In summary, we found that unfiltered results can be strongly biased in low-texture areas and the xcorr filter was the most efficient at filtering those outliers. We therefore recommend using the ASP MGM correlation algorithm with xcorr filter enabled and a kernel size of 7 pixels (“stereo-algorithm 2 –corr-kernel 7 7 –xcorr-threshold 0”). Alternatively, NCC with 21-pixel kernel and xcorr filter (“–stereo-algorithm 0 –corr-kernel 21 21 –subpixel-kernel 21 21 –subpixel-mode 3 –xcorr-threshold 0”) offers a good alternative, especially for “raw” input images, with up to a five-fold reduction in processing time. Additionally, the spatial coverage is significantly improved when first orthorectifying the KH-9 images with a reference DEM, but requires that the camera position is well estimated prior to the orthorectification.

4.5. Validation and Uncertainty

4.5.1. Pixel-Scale Elevation Change Uncertainty

The distribution of absolute elevation differences for overlapping KH-9 MC DEMs is shown in Figures 8A,B for the Alps and Alaska. The KH-9 MC elevations are self-consistent with a vertical precision of about 5 m (68% confidence level) and 15 m (95%). Most importantly, the DEM uncertainty is similar for pixels located on and off glacier surfaces, indicating effective filtering of DEM outliers over low-texture snow and ice surfaces.


FIGURE 8. Distributions of absolute elevation differences for KH-9 MC DEMs over the Alps (left column, 8 DEMs) and Alaska (right column, 48 DEMs). The top row (A,B) shows the elevation difference between overlapping KH-9 MC DEMs from the same orbit (same date) or different orbits. The bottom row (C,D) shows the elevation difference between the KH-9 MC DEMs and several ancillary DEMs. Solid and dashed vertical lines indicate the 68th and 95th percentiles of the distributions, respectively.

★ ★ ★

▶ **Exercise requirements**
A – From the KH-9 passage, reproduce the text between "In summary, we" and "to the orthorectification.", inclusive.
B – According to the KH-9 passage, what vertical precision do the KH-9 MC elevations have at the 68% confidence level?
C – Summarize the KH-9 passage in two sentences.

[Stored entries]
★ ★ ★

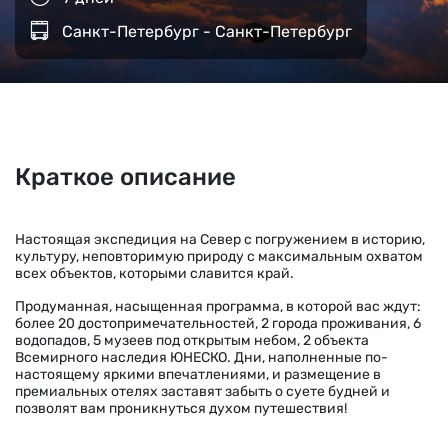
Санкт-Петербург - Санкт-Петербург
Краткое описание
Настоящая экспедиция на Север с погружением в историю,
культуру, неповторимую природу с максимальным охватом
всех объектов, которыми славится край.
Продуманная, насыщенная программа, в которой вас ждут:
более 20 достопримечательностей, 2 города проживания, 6
водопадов, 5 музеев под открытым небом, 2 объекта
Всемирного наследия ЮНЕСКО. Дни, наполненные по-
настоящему яркими впечатлениями, и размещение в
премиальных отелях заставят забыть о суете будней и
позволят вам проникнуться духом путешествия!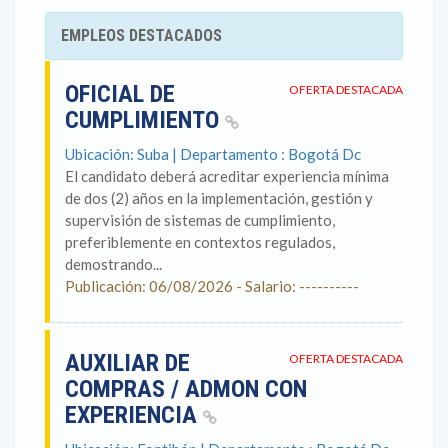
EMPLEOS DESTACADOS
OFICIAL DE
OFERTA DESTACADA
CUMPLIMIENTO
Ubicación: Suba | Departamento : Bogotá Dc
El candidato deberá acreditar experiencia mínima
de dos (2) años en la implementación, gestión y
supervisión de sistemas de cumplimiento,
preferiblemente en contextos regulados,
demostrando...
Publicación: 06/08/2026 - Salario: ----------
AUXILIAR DE
OFERTA DESTACADA
COMPRAS / ADMON CON
EXPERIENCIA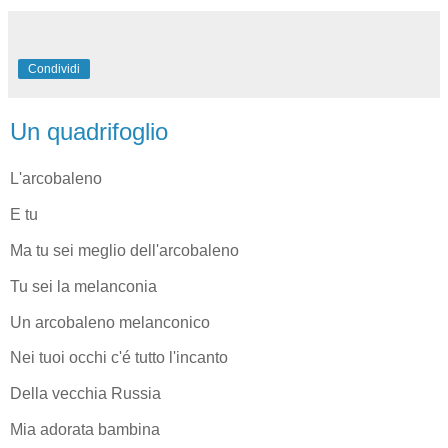
Condividi
Un quadrifoglio
L'arcobaleno
E tu
Ma tu sei meglio dell'arcobaleno
Tu sei la melanconia
Un arcobaleno melanconico
Nei tuoi occhi c'é tutto l'incanto
Della vecchia Russia
Mia adorata bambina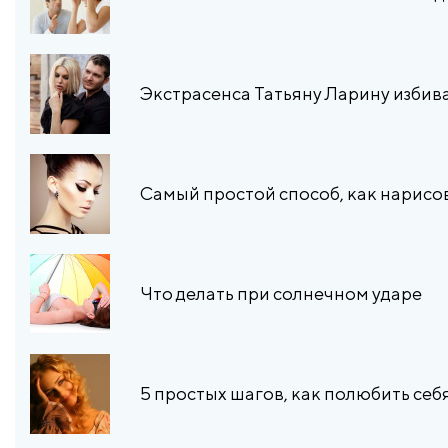
​Экстрасенса Татьяну Ларину избива
Самый простой способ, как нарисов
Что делать при солнечном ударе
5 простых шагов, как полюбить себ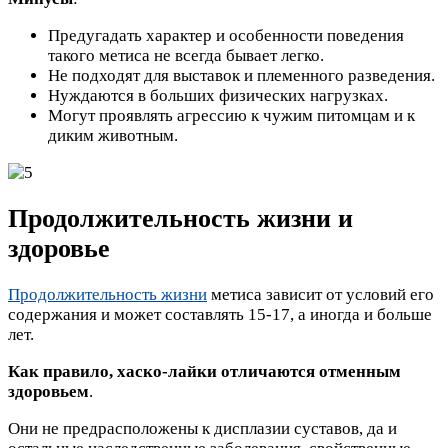
Предугадать характер и особенности поведения
такого метиса не всегда бывает легко.
Не подходят для выставок и племенного разведения.
Нуждаются в больших физических нагрузках.
Могут проявлять агрессию к чужим питомцам и к
диким животным.
Продолжительность жизни и
здоровье
Продолжительность жизни
метиса зависит от условий его
содержания и может составлять 15-17, а иногда и больше
лет.
Как правило, хаско-лайки отличаются отменным
здоровьем
.
Они не предрасположены к дисплазии суставов, да и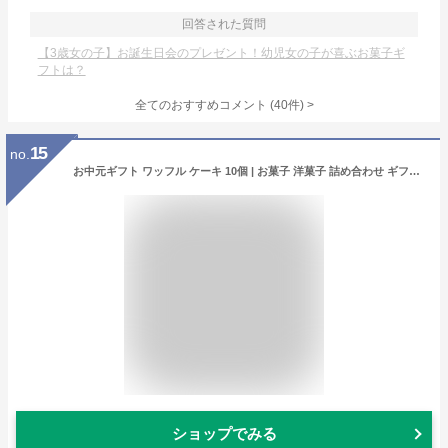
回答された質問
【3歳女の子】お誕生日会のプレゼント！幼児女の子が喜ぶお菓子ギ
フトは？
全てのおすすめコメント
(
40
件)
>
15
no.
お中元ギフト ワッフル ケーキ 10個 | お菓子 洋菓子 詰め合わせ ギフト 個包装 お中元 御中元 ワッフルケーキ スイーツ 冷凍 お取り寄せスイーツ 女性 彼女 妻 お中元スウィーツ 誕生日プレゼント ワッフルサンド かわいい おしゃれ 手土産 お礼 3000円 送料無料
ショップでみる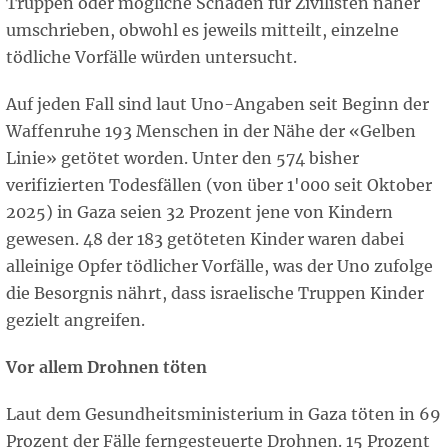
Truppen oder mögliche Schäden für Zivilisten näher
umschrieben, obwohl es jeweils mitteilt, einzelne
tödliche Vorfälle würden untersucht.
Auf jeden Fall sind laut Uno-Angaben seit Beginn der
Waffenruhe 193 Menschen in der Nähe der «Gelben
Linie» getötet worden. Unter den 574 bisher
verifizierten Todesfällen (von über 1'000 seit Oktober
2025) in Gaza seien 32 Prozent jene von Kindern
gewesen. 48 der 183 getöteten Kinder waren dabei
alleinige Opfer tödlicher Vorfälle, was der Uno zufolge
die Besorgnis nährt, dass israelische Truppen Kinder
gezielt angreifen.
Vor allem Drohnen töten
Laut dem Gesundheitsministerium in Gaza töten in 69
Prozent der Fälle ferngesteuerte Drohnen. 15 Prozent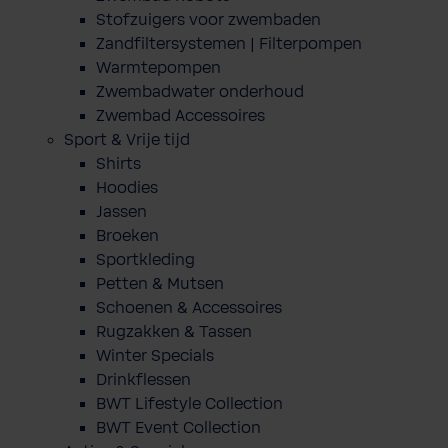
Stofzuigers voor zwembaden
Zandfiltersystemen | Filterpompen
Warmtepompen
Zwembadwater onderhoud
Zwembad Accessoires
Sport & Vrije tijd
Shirts
Hoodies
Jassen
Broeken
Sportkleding
Petten & Mutsen
Schoenen & Accessoires
Rugzakken & Tassen
Winter Specials
Drinkflessen
BWT Lifestyle Collection
BWT Event Collection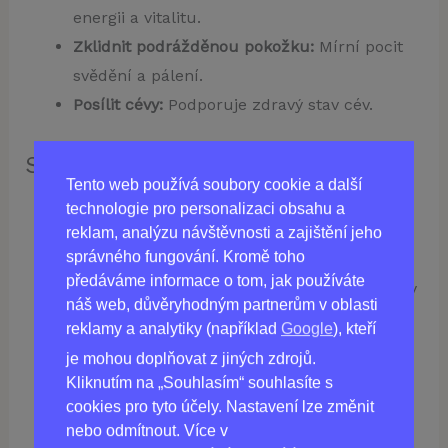
energii a vitalitu.
Zklidnit podrážděnou pokožku:
Mírní pocit
svědění a pálení.
Posílit cévy:
Podporuje zdravý stav cév.
Složení:
Tento web používá soubory cookie a další
Extrakt z mateřídoušky lékařské:
Má
technologie pro personalizaci obsahu a
protizánětlivé účinky a podporuje krevní
reklam, analýzu návštěvnosti a zajištění jeho
správného fungování. Kromě toho
oběh.
předáváme informace o tom, jak používáte
Plody kaštanu koňského:
Posilují cévní stěny
náš web, důvěryhodným partnerům v oblasti
a zlepšují mikrocirkulaci.
reklamy a analytiky (například
Google
), kteří
Extrakt z řas:
Má detoxikační účinky a
je mohou doplňovat z jiných zdrojů.
podporuje regeneraci buněk.
Kliknutím na „Souhlasím“ souhlasíte s
Extrakt z třapatky asijské:
Má protizánětlivé
cookies pro tyto účely. Nastavení lze změnit
nebo odmítnout. Více v
a antioxidační vlastnosti.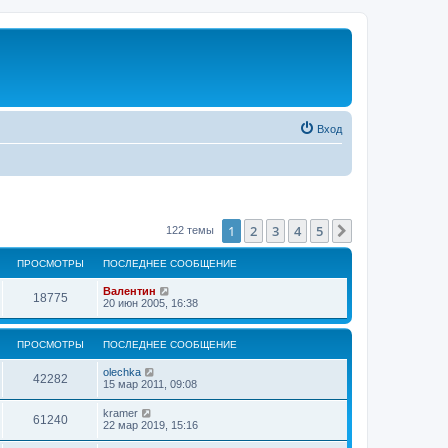
Вход
1
2
3
4
5
След.
122 темы
ПРОСМОТРЫ
ПОСЛЕДНЕЕ СООБЩЕНИЕ
Валентин
18775
20 июн 2005, 16:38
ПРОСМОТРЫ
ПОСЛЕДНЕЕ СООБЩЕНИЕ
olechka
42282
15 мар 2011, 09:08
kramer
61240
22 мар 2019, 15:16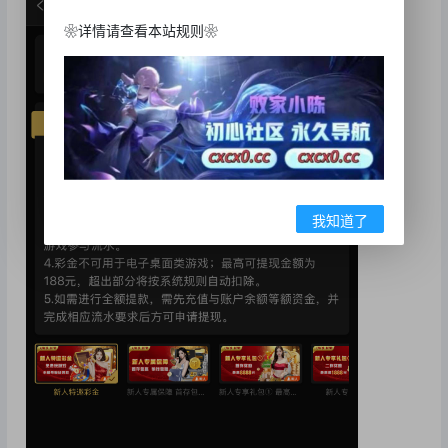
❀详情请查看本站规则❀
我知道了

★ ★ ★

▶ **Answers for the exercise**
A –
In summary, we found that unfiltered results can be strongly biased in low-texture areas and the xcorr filter was the most efficient at filtering those outliers. We therefore recommend using the ASP MGM correlation algorithm with xcorr filter enabled and a kernel size of 7 pixels (“stereo-algorithm 2 –corr-kernel 7 7 –xcorr-threshold 0”). Alternatively, NCC with 21-pixel kernel and xcorr filter (“–stereo-algorithm 0 –corr-kernel 21 21 –subpixel-kernel 21 21 –subpixel-mode 3 –xcorr-threshold 0”) offers a good alternative, especially for “raw” input images, with up to a five-fold reduction in processing time. Additionally, the spatial coverage is significantly improved when first orthorectifying the KH-9 images with a reference DEM, but requires that the camera position is well estimated prior to the orthorectification.

B – About 5 m.

C – Unfiltered results can be strongly biased in low-texture areas, so the ASP MGM correlation algorithm with the xcorr filter and a 7-pixel kernel is recommended, with NCC and a 21-pixel kernel as a faster alternative. Overlapping KH-9 MC DEMs are self-consistent with a vertical precision of about 5 m (68%) and 15 m (95%), and the uncertainty is similar on and off glacier surfaces.